Song by 9th Creation

from the album Reaching For The Top
- B-side: "Come Back Home"
- Recorded: 1977
- Length: 4:45
- Label: Prelude 71085
- Songwriter(s): B. Scott, P. Medley

= Why Not Today =

Why Not Today was a hit for R&B, funk band, 9th Creation in 1977. It made it into both the Billboard and Record World charts.

==Background==
In March 1977, "Why Not Today" by 9th Creation was released on Prelude 71085. Produced by Buddy Scott, the single was 4:45 long. Phil Medley both arranged and conducted the music. It appears on their Reaching for the Top album that was released on Prelude PRL 12146 in October that year. Along with "We're Still Together" by Peaches & Herb and the Phyllis Hyman album by Phyllis Hyman, it was a Record World R&B Pick for March 26. Mentioned in the short review was the explosive rhythm and harmony with a potential to race up the chart.

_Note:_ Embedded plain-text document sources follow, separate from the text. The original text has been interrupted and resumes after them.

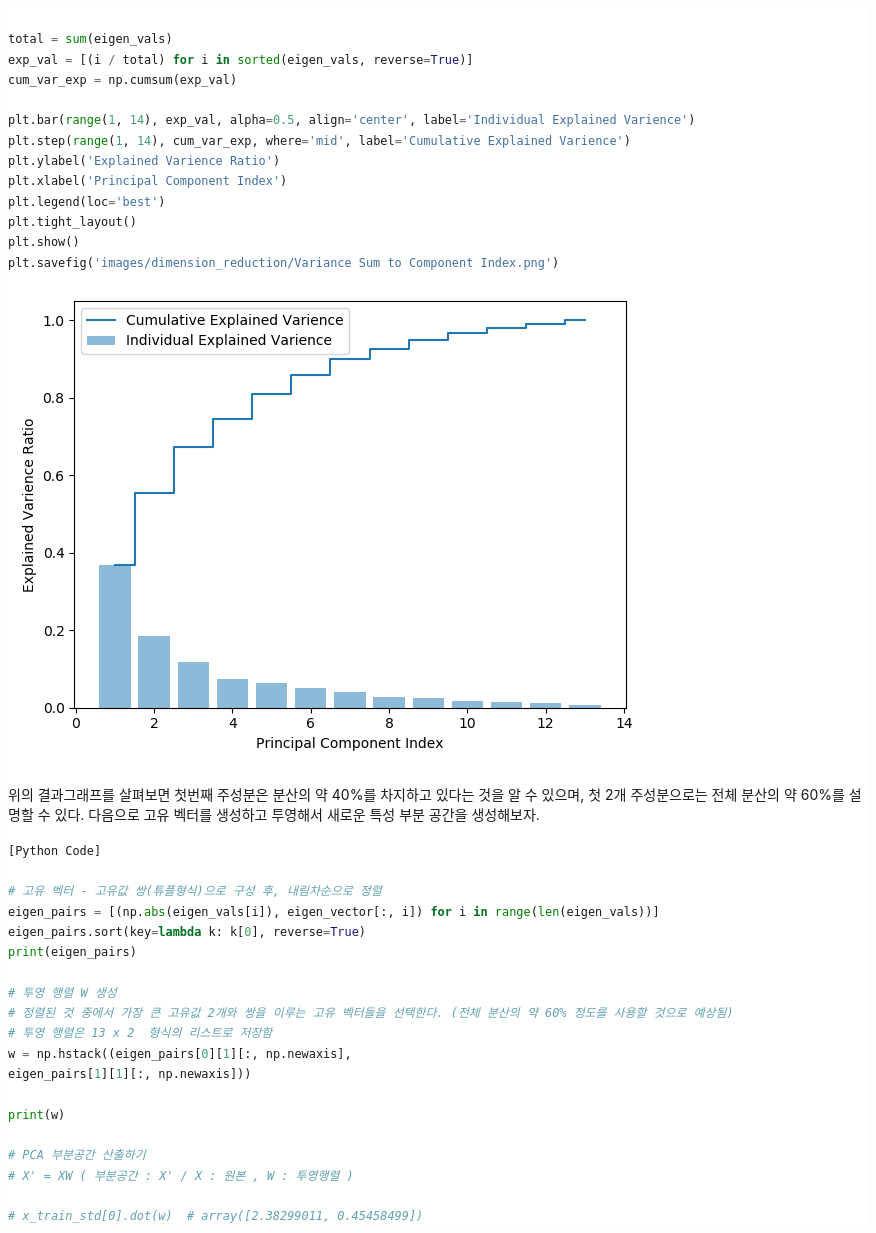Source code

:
 ```python

total = sum(eigen_vals)
exp_val = [(i / total) for i in sorted(eigen_vals, reverse=True)]
cum_var_exp = np.cumsum(exp_val)

plt.bar(range(1, 14), exp_val, alpha=0.5, align='center', label='Individual Explained Varience')
plt.step(range(1, 14), cum_var_exp, where='mid', label='Cumulative Explained Varience')
plt.ylabel('Explained Varience Ratio')
plt.xlabel('Principal Component Index')
plt.legend(loc='best')
plt.tight_layout()
plt.show()
plt.savefig('images/dimension_reduction/Variance Sum to Component Index.png')
```

![주성분 검출하기](/images/2019-12-03-python_machine_learning-chapter6-dimension_reduction/8_variance_sum_to_component_index.jpg)

위의 결과그래프를 살펴보면 첫번째 주성분은 분산의 약 40%를 차지하고 있다는 것을 알 수 있으며, 첫 2개 주성분으로는 전체 분산의 약 60%를 설명할 수 있다.
다음으로 고유 벡터를 생성하고 투영해서 새로운 특성 부분 공간을 생성해보자.<br>

```python
[Python Code]

# 고유 벡터 - 고유값 쌍(튜플형식)으로 구성 후, 내림차순으로 정렬
eigen_pairs = [(np.abs(eigen_vals[i]), eigen_vector[:, i]) for i in range(len(eigen_vals))]
eigen_pairs.sort(key=lambda k: k[0], reverse=True)
print(eigen_pairs)

# 투영 행렬 W 생성
# 정렬된 것 중에서 가장 큰 고유값 2개와 쌍을 이루는 고유 벡터들을 선택한다. (전체 분산의 약 60% 정도를 사용할 것으로 예상됨)
# 투영 행렬은 13 x 2  형식의 리스트로 저장함
w = np.hstack((eigen_pairs[0][1][:, np.newaxis],
eigen_pairs[1][1][:, np.newaxis]))

print(w)

# PCA 부분공간 산출하기
# X' = XW ( 부분공간 : X' / X : 원본 , W : 투영행렬 )

# x_train_std[0].dot(w)  # array([2.38299011, 0.45458499])
```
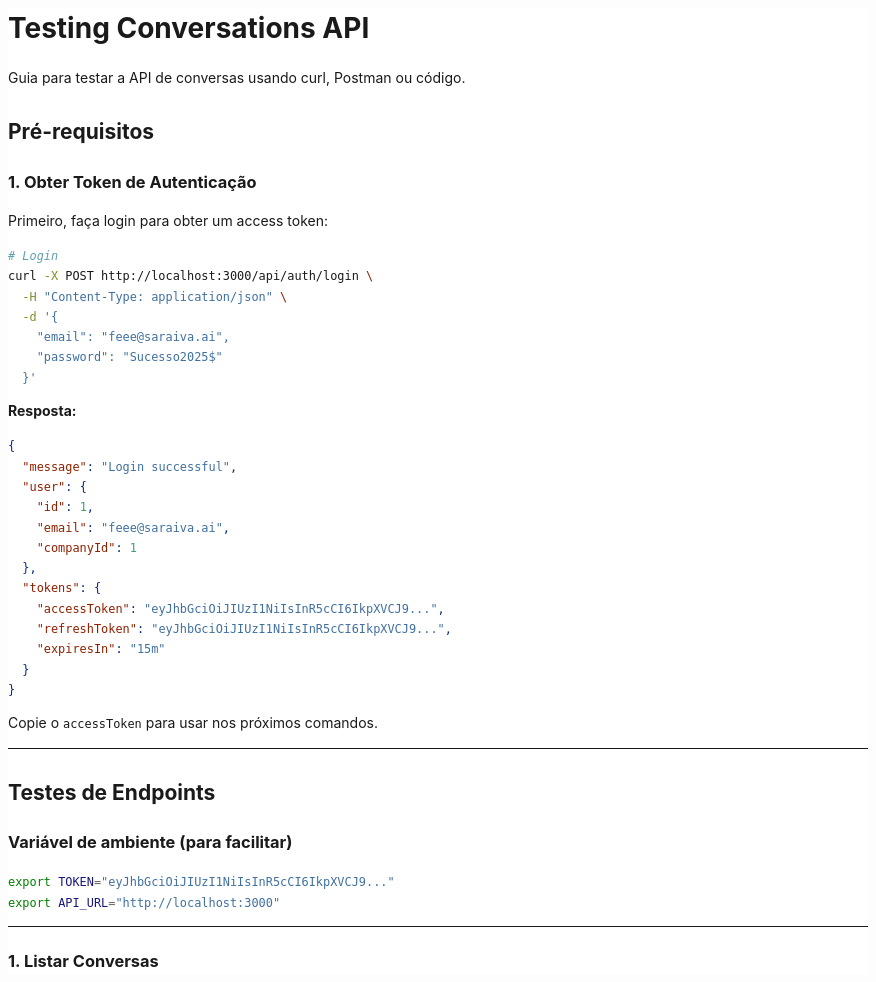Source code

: # Testing Conversations API

Guia para testar a API de conversas usando curl, Postman ou código.

## Pré-requisitos

### 1. Obter Token de Autenticação

Primeiro, faça login para obter um access token:

```bash
# Login
curl -X POST http://localhost:3000/api/auth/login \
  -H "Content-Type: application/json" \
  -d '{
    "email": "feee@saraiva.ai",
    "password": "Sucesso2025$"
  }'
```

**Resposta:**
```json
{
  "message": "Login successful",
  "user": {
    "id": 1,
    "email": "feee@saraiva.ai",
    "companyId": 1
  },
  "tokens": {
    "accessToken": "eyJhbGciOiJIUzI1NiIsInR5cCI6IkpXVCJ9...",
    "refreshToken": "eyJhbGciOiJIUzI1NiIsInR5cCI6IkpXVCJ9...",
    "expiresIn": "15m"
  }
}
```

Copie o `accessToken` para usar nos próximos comandos.

---

## Testes de Endpoints

### Variável de ambiente (para facilitar)
```bash
export TOKEN="eyJhbGciOiJIUzI1NiIsInR5cCI6IkpXVCJ9..."
export API_URL="http://localhost:3000"
```

---

### 1. Listar Conversas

==Airplay and chart history==
The June 4th issue of Cash Box showed the single was getting airplay on Don Brooks' show at WWIN in Baltimore and E. Rodney Jones' show at WVON in Chicago, but there was no register in the magazine's Box Top 100 R&B Chart.
Eventually the record made it to the Billboard Soul chart. It entered the Hot Soul Singles Chart on June 4 at #98, holding the position for two weeks. It also made the Record World R&B Singles chart, entering at #67 on June 4. By June 18, on its third week, it was at #63.